Congressional investigations found that clandestine U.S. funding of foreign media often played a decisive role abroad, but nowhere more so than in Chile in the early ’70s.
“The CIA’s major propaganda operation, through the opposition newspaper El Mercurio, probably contributed most directly to the bloody overthrow of the Allende government and Chile’s democracy,” says Peter Kornbluh, senior analyst at the National Security Archive, an independent nongovernmental research institute.
In These Times asked the agency if it still funds foreign journalists. CIA Spokesman Paul Gimigliano responded, “The CIA does not, as a matter of course, publicly deny or confirm these kinds of allegations.”
Enemies of the State Department?
On Aug. 19, 2002, the U.S. Embassy in Caracas, Venezuela, sent a cable to Washington. It read:
“We expect Mr. Lacayo’s participation as an IV grantee to be directly reflected in his reporting on political and international topics. As he moves upward in his career, our improved ties with him would mean a potentially important friend in positions of editorial influence.” [Editor’s Note: Mr. Lacayo’s name has been changed to protect his identity.]
The State Department had chosen the Venezuelan journalist to visit the U.S. under what is known as an IV grant – a cultural exchange program started in 1961. Last year, the department brought some 467 journalists to the United States at a cost of about $10 million, according to a State Department official who requested anonymity.
FAIR’s MacDonald says that the “visits serve to build ties between the visiting foreign journalists and institutions that … are extremely uncritical of U.S. foreign policy and the corporate interests it serves.”
The State Department funds media development through several of its bureaus, including the Bureau of Educational and Cultural Affairs, Bureau of Intelligence and Research (INR), and the Bureau of Democracy, Human Rights, and Labor (DRL), as well as through its regional bureaus and embassies worldwide. It also funds foreign journalists through another section called the Office of Public Diplomacy and Public Affairs.
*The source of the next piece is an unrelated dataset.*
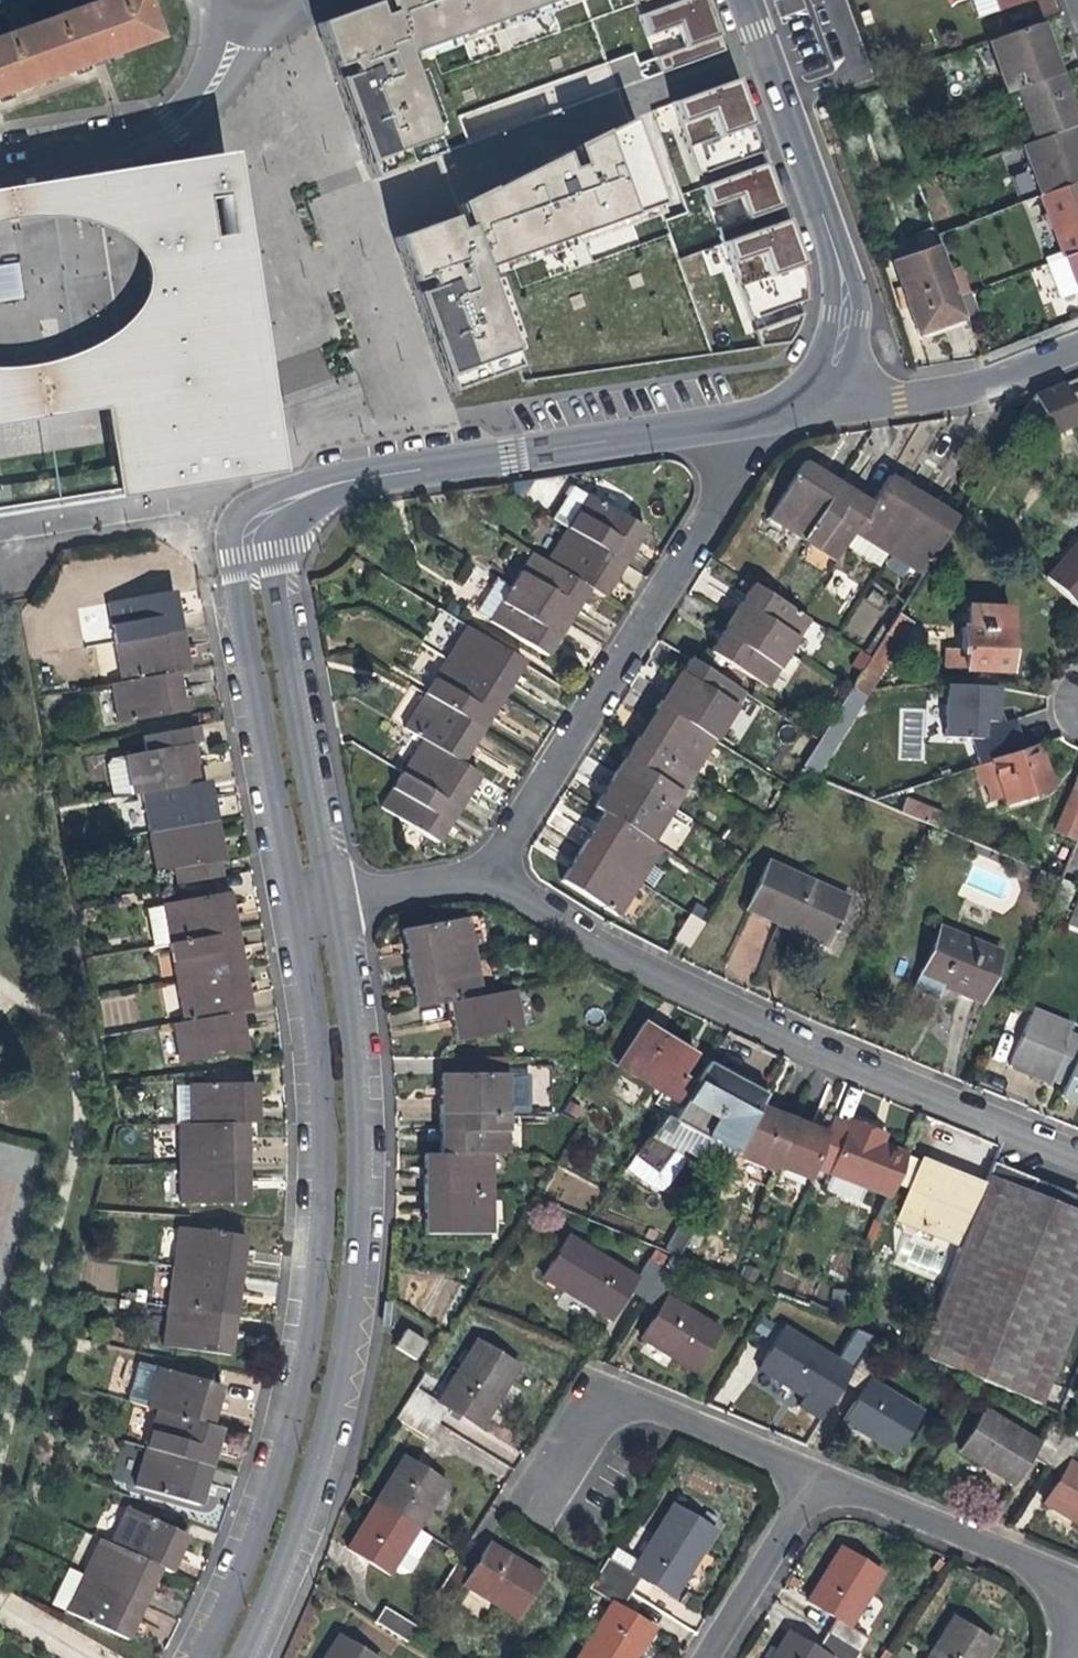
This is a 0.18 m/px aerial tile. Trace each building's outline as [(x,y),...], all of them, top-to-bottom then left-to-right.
[(150,39),(136,0),(104,0),(0,38),(0,93),(89,60),(150,39)] [(315,26),(336,85),(364,162),(370,181),(440,156),(403,57),(382,0),(381,0),(334,20),(315,26)] [(403,57),(413,53),(416,61),(581,1),(580,0),(383,0),(403,57)] [(639,16),(659,75),(722,52),(703,0),(685,0),(639,16)] [(1030,0),(968,0),(975,19),(1030,0)] [(1004,95),(1013,91),(1058,76),(1050,53),(1045,55),(1042,49),(1034,26),(985,43),(1004,95)] [(1013,91),(1031,143),(1070,129),(1076,127),(1067,101),(1058,76),(1013,91)] [(763,160),(733,80),(667,103),(699,187),(764,164),(763,160)] [(541,164),(457,207),(464,227),(480,270),(491,267),(494,275),(658,216),(655,207),(660,205),(627,120),(550,159),(541,164)] [(1070,129),(1031,143),(1020,147),(1038,198),(1077,184),(1077,152),(1070,129)] [(225,157),(0,192),(0,424),(103,412),(118,496),(277,473),(225,157)] [(805,280),(764,164),(699,187),(752,330),(802,313),(804,307),(805,301),(805,280)] [(1019,194),(1035,189),(1029,171),(1013,176),(1019,194)] [(1038,198),(1060,259),(1069,256),(1077,253),(1077,184),(1038,198)] [(450,220),(394,241),(405,270),(419,309),(438,361),(449,392),(515,369),(508,351),(518,351),(494,286),(487,289),(480,270),(464,227),(453,231),(450,220)] [(962,319),(962,318),(954,297),(937,248),(892,264),(917,335),(951,323),(962,319)] [(720,271),(719,250),(705,250),(706,272),(720,271)] [(1069,256),(1077,282),(1077,253),(1069,256)] [(1069,256),(1060,259),(1044,264),(1056,299),(1077,291),(1077,282),(1069,256)] [(968,292),(954,297),(962,318),(976,313),(968,292)] [(802,313),(752,330),(756,347),(789,343),(798,328),(802,313)] [(1035,391),(1042,411),(1052,437),(1077,428),(1077,423),(1063,381),(1035,391)] [(1031,426),(1042,411),(1035,391),(1020,419),(1031,426)] [(768,520),(801,541),(839,483),(824,473),(806,461),(768,520)] [(853,535),(887,557),(926,497),(911,487),(892,475),(873,504),(853,535)] [(836,563),(853,535),(873,504),(854,492),(839,483),(801,541),(836,563)] [(573,520),(588,495),(571,485),(565,493),(568,495),(557,511),(573,520)] [(573,520),(567,529),(625,565),(635,548),(647,530),(589,494),(588,495),(573,520)] [(887,557),(920,578),(933,558),(959,518),(941,507),(926,497),(887,557)] [(567,529),(547,562),(590,588),(605,597),(617,579),(625,565),(567,529)] [(1047,581),(1075,605),(1077,602),(1077,546),(1047,581)] [(579,607),(590,588),(547,562),(532,553),(511,587),(569,622),(579,607)] [(741,603),(732,618),(790,654),(811,621),(752,585),(741,603)] [(561,637),(569,622),(511,587),(490,622),(548,658),(561,637)] [(867,589),(848,632),(867,640),(885,597),(867,589)] [(107,603),(114,643),(179,631),(175,612),(171,592),(107,603)] [(944,648),(943,669),(1006,672),(1008,646),(1010,610),(969,608),(968,627),(961,627),(960,649),(944,648)] [(799,773),(816,780),(914,625),(898,614),(799,773)] [(768,689),(790,654),(732,618),(722,634),(710,653),(768,689)] [(468,626),(448,659),(505,695),(514,680),(526,662),(468,626)] [(114,643),(121,681),(175,672),(185,670),(182,651),(179,631),(114,643)] [(448,659),(426,694),(484,729),(497,709),(505,695),(448,659)] [(668,688),(657,706),(715,743),(737,708),(679,671),(668,688)] [(178,691),(175,672),(121,681),(111,683),(118,723),(182,711),(178,691)] [(1003,736),(1004,684),(947,683),(946,736),(1003,736)] [(404,729),(423,740),(462,764),(475,743),(484,729),(426,694),(404,729)] [(693,778),(715,743),(657,706),(647,722),(634,742),(693,778)] [(1041,716),(1036,717),(1045,742),(1058,737),(1052,728),(1048,720),(1044,722),(1041,716)] [(1022,749),(1045,742),(1036,717),(1013,724),(1022,749)] [(480,776),(462,764),(423,740),(402,773),(460,809),(470,793),(480,776)] [(123,754),(123,756),(130,794),(140,792),(195,782),(192,764),(188,742),(123,754)] [(624,758),(614,774),(673,810),(693,778),(634,742),(624,758)] [(112,796),(130,794),(123,756),(111,758),(106,763),(112,796)] [(983,784),(996,779),(990,761),(972,767),(978,785),(983,784)] [(450,824),(460,809),(402,773),(381,808),(438,844),(450,824)] [(594,807),(604,813),(652,843),(673,810),(614,774),(606,787),(594,807)] [(1002,796),(996,779),(983,784),(989,800),(1002,796)] [(140,792),(147,832),(212,820),(209,803),(205,780),(195,782),(140,792)] [(1077,781),(1055,833),(1077,842),(1077,839),(1077,781)] [(906,798),(899,814),(936,829),(943,814),(906,798)] [(661,849),(652,843),(604,813),(594,830),(583,847),(640,883),(661,849)] [(174,867),(216,860),(219,859),(215,838),(212,820),(147,832),(154,871),(174,867)] [(619,917),(640,883),(583,847),(572,864),(562,881),(619,917)] [(219,876),(216,860),(174,867),(176,883),(219,876)] [(828,939),(847,897),(769,861),(747,911),(788,929),(791,922),(805,929),(828,939)] [(161,905),(168,943),(233,931),(229,912),(226,892),(161,903),(161,905)] [(168,943),(161,905),(150,907),(150,905),(145,906),(142,910),(143,918),(147,917),(152,945),(168,943)] [(1073,909),(1067,924),(1077,929),(1077,911),(1073,909)] [(673,939),(689,949),(705,923),(690,914),(673,939)] [(406,949),(409,967),(474,955),(467,917),(402,929),(406,949)] [(941,927),(924,970),(947,980),(961,986),(958,992),(980,1001),(983,994),(1000,952),(941,927)] [(168,943),(175,981),(240,969),(236,949),(233,931),(168,943)] [(417,1008),(449,1001),(482,995),(474,955),(409,967),(413,986),(417,1008)] [(243,988),(240,969),(175,981),(182,1021),(236,1011),(247,1009),(243,988)] [(515,989),(482,995),(449,1001),(453,1022),(457,1041),(523,1029),(515,989)] [(1051,1081),(1054,1075),(1072,1032),(1075,1024),(1036,1008),(1012,1065),(1030,1073),(1051,1081)] [(240,1033),(236,1011),(182,1021),(171,1023),(178,1063),(243,1051),(240,1033)] [(675,1042),(644,1023),(617,1065),(683,1106),(696,1084),(682,1075),(695,1055),(675,1042)] [(1077,1054),(1077,1035),(1072,1032),(1054,1075),(1067,1080),(1077,1054)] [(1077,1054),(1067,1080),(1060,1096),(1077,1104),(1077,1054)] [(440,1086),(440,1115),(508,1115),(508,1059),(440,1059),(440,1086)] [(740,1085),(707,1067),(696,1084),(683,1106),(674,1120),(704,1136),(696,1149),(709,1156),(711,1152),(715,1145),(735,1156),(759,1108),(763,1099),(740,1085)] [(188,1082),(188,1123),(245,1123),(255,1123),(255,1103),(255,1081),(188,1082)] [(807,1185),(812,1171),(827,1136),(807,1127),(786,1119),(759,1108),(735,1156),(730,1164),(726,1172),(768,1189),(776,1169),(784,1172),(777,1187),(802,1197),(807,1185)] [(440,1135),(440,1154),(492,1154),(508,1154),(508,1115),(440,1115),(440,1135)] [(704,1136),(674,1120),(666,1116),(625,1173),(649,1190),(660,1193),(669,1184),(683,1160),(687,1163),(696,1149),(704,1136)] [(827,1136),(812,1171),(888,1202),(908,1153),(881,1142),(871,1138),(874,1131),(851,1121),(849,1124),(834,1118),(827,1136)] [(245,1144),(245,1123),(188,1123),(177,1124),(178,1164),(245,1163),(245,1144)] [(871,1138),(881,1142),(884,1135),(880,1133),(874,1131),(871,1138)] [(715,1145),(711,1152),(730,1164),(735,1156),(715,1145)] [(492,1195),(492,1154),(440,1154),(425,1154),(425,1174),(425,1195),(492,1195)] [(898,1222),(959,1247),(985,1183),(958,1172),(924,1158),(898,1222)] [(985,1183),(959,1247),(923,1334),(914,1356),(1038,1407),(1077,1310),(1077,1211),(1029,1191),(1035,1178),(994,1162),(985,1183)] [(245,1180),(245,1163),(178,1164),(178,1203),(246,1202),(245,1180)] [(1035,1178),(1029,1191),(1077,1211),(1077,1208),(1077,1196),(1062,1189),(1035,1178)] [(492,1233),(492,1195),(425,1195),(425,1214),(425,1233),(492,1233)] [(666,1253),(678,1259),(697,1223),(686,1217),(666,1253)] [(177,1225),(172,1265),(238,1274),(240,1256),(243,1234),(177,1225)] [(629,1291),(638,1277),(569,1234),(541,1277),(577,1299),(610,1321),(629,1291)] [(638,1277),(629,1291),(645,1301),(666,1268),(661,1265),(666,1257),(655,1250),(638,1277)] [(172,1265),(166,1305),(232,1314),(235,1293),(238,1274),(172,1265)] [(658,1310),(668,1295),(679,1276),(666,1268),(645,1301),(658,1310)] [(722,1329),(668,1295),(658,1310),(640,1339),(663,1353),(695,1373),(722,1329)] [(392,1300),(384,1300),(381,1326),(391,1327),(392,1300)] [(230,1331),(232,1314),(166,1305),(161,1344),(227,1353),(230,1331)] [(841,1361),(838,1359),(784,1324),(756,1368),(786,1387),(813,1404),(832,1376),(841,1361)] [(899,1350),(914,1356),(923,1334),(908,1328),(899,1350)] [(416,1359),(427,1342),(405,1329),(395,1346),(416,1359)] [(841,1361),(832,1376),(846,1385),(868,1351),(874,1342),(856,1331),(838,1359),(841,1361)] [(476,1338),(437,1402),(447,1408),(480,1428),(503,1392),(519,1365),(476,1338)] [(859,1393),(869,1378),(881,1359),(868,1351),(846,1385),(859,1393)] [(130,1402),(150,1407),(161,1368),(144,1363),(142,1363),(138,1364),(136,1366),(135,1368),(129,1386),(125,1385),(123,1392),(127,1393),(130,1402)] [(161,1368),(150,1407),(155,1409),(209,1425),(214,1408),(220,1386),(161,1368)] [(924,1413),(869,1378),(859,1393),(841,1421),(876,1443),(897,1456),(924,1413)] [(437,1424),(447,1408),(437,1402),(416,1389),(406,1405),(437,1424)] [(427,1439),(437,1424),(406,1405),(397,1420),(427,1439)] [(1033,1456),(1042,1441),(986,1407),(959,1450),(987,1467),(1015,1484),(1033,1456)] [(220,1428),(209,1425),(155,1409),(144,1447),(209,1467),(214,1449),(220,1428)] [(1042,1441),(1033,1456),(1047,1464),(1067,1432),(1053,1424),(1042,1441)] [(1061,1473),(1070,1459),(1077,1445),(1077,1439),(1067,1432),(1047,1464),(1061,1473)] [(117,1468),(137,1471),(142,1445),(122,1441),(117,1468)] [(203,1485),(209,1467),(144,1447),(133,1485),(197,1505),(203,1485)] [(406,1456),(377,1502),(420,1528),(436,1501),(448,1483),(406,1456)] [(1070,1459),(1061,1473),(1043,1502),(1073,1520),(1077,1523),(1077,1464),(1070,1459)] [(390,1576),(420,1528),(377,1502),(363,1524),(348,1550),(390,1576)] [(674,1502),(631,1572),(640,1578),(673,1598),(696,1561),(717,1528),(674,1502)] [(125,1506),(108,1542),(159,1567),(168,1571),(176,1554),(185,1536),(125,1506)] [(149,1587),(159,1567),(108,1542),(99,1538),(81,1573),(141,1603),(149,1587)] [(489,1542),(472,1570),(462,1586),(466,1589),(518,1620),(545,1577),(517,1560),(489,1542)] [(807,1600),(836,1618),(851,1627),(885,1572),(841,1545),(823,1573),(807,1600)] [(631,1594),(640,1578),(631,1572),(608,1559),(599,1575),(631,1594)] [(462,1586),(472,1570),(457,1561),(437,1594),(456,1606),(466,1589),(462,1586)] [(48,1602),(63,1610),(81,1573),(68,1567),(52,1599),(50,1598),(48,1602)] [(133,1620),(141,1603),(81,1573),(63,1610),(123,1639),(133,1620)] [(612,1602),(622,1608),(631,1594),(599,1575),(590,1589),(612,1602)] [(612,1602),(578,1657),(638,1657),(656,1629),(622,1608),(612,1602)] [(376,1621),(407,1641),(417,1627),(385,1607),(376,1621)] [(926,1657),(987,1657),(996,1643),(953,1616),(926,1657)] [(851,1627),(836,1618),(826,1634),(859,1654),(869,1638),(851,1627)] [(832,1657),(817,1647),(788,1630),(772,1656),(770,1657),(831,1657),(832,1657)] [(340,1634),(325,1657),(378,1657),(340,1634)] [(817,1647),(832,1657),(834,1657),(856,1657),(859,1654),(826,1634),(817,1647)]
Most importantly, the State Department usually decides where other agencies, such as USAID and NED, should invest their media development funds.
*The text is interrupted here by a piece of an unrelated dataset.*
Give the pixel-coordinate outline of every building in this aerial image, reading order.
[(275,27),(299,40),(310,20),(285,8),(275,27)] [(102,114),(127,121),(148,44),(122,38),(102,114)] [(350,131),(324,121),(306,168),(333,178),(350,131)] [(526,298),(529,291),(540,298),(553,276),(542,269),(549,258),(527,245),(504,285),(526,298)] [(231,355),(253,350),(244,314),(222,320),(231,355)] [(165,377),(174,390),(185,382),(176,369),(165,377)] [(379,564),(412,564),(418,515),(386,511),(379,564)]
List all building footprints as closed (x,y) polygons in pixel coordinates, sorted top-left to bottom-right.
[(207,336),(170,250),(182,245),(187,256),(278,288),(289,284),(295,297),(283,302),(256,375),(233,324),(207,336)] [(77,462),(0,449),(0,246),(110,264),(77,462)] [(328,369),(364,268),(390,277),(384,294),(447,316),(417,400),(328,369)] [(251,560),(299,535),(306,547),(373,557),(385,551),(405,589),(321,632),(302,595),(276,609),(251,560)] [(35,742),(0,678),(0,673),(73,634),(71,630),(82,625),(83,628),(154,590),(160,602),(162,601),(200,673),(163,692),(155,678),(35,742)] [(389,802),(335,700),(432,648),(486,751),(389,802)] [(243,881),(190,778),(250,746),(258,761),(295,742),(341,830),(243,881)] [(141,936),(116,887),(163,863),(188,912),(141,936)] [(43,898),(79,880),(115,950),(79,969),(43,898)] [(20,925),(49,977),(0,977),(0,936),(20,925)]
(The State Department did not respond to In These Times’ requests for information about its media development budget, but the 2007 CIMA study shows that in 2006, DRL, for instance, received almost $12 million for media development alone.)
The case of Bolivia is a revealing example of a country in which the United States has been funding media development. According to DRL’s website, the bureau sponsored 15 workshops in Bolivia on freedom of the press and expression in 2006. “The country’s journalists and journalism students discussed professional ethics, good reporting practices and the media’s role in a democracy,” the site says. “These programs were sent out to 200 radio stations in remote areas throughout the country.”
In 2006, Bolivia elected Evo Morales, its first indigenous president, whose rise to power the U.S. government and Bolivia’s mainstream press has repeatedly tried to impede. Morales and his supporters allege that the U.S. government is backing a separatist movement in Bolivia’s gas-rich eastern states, and they allege that part of that backing involves media development meetings, according to journalist and former presidential spokesperson Alex Contreras. USAID’s Koscak denies the charge.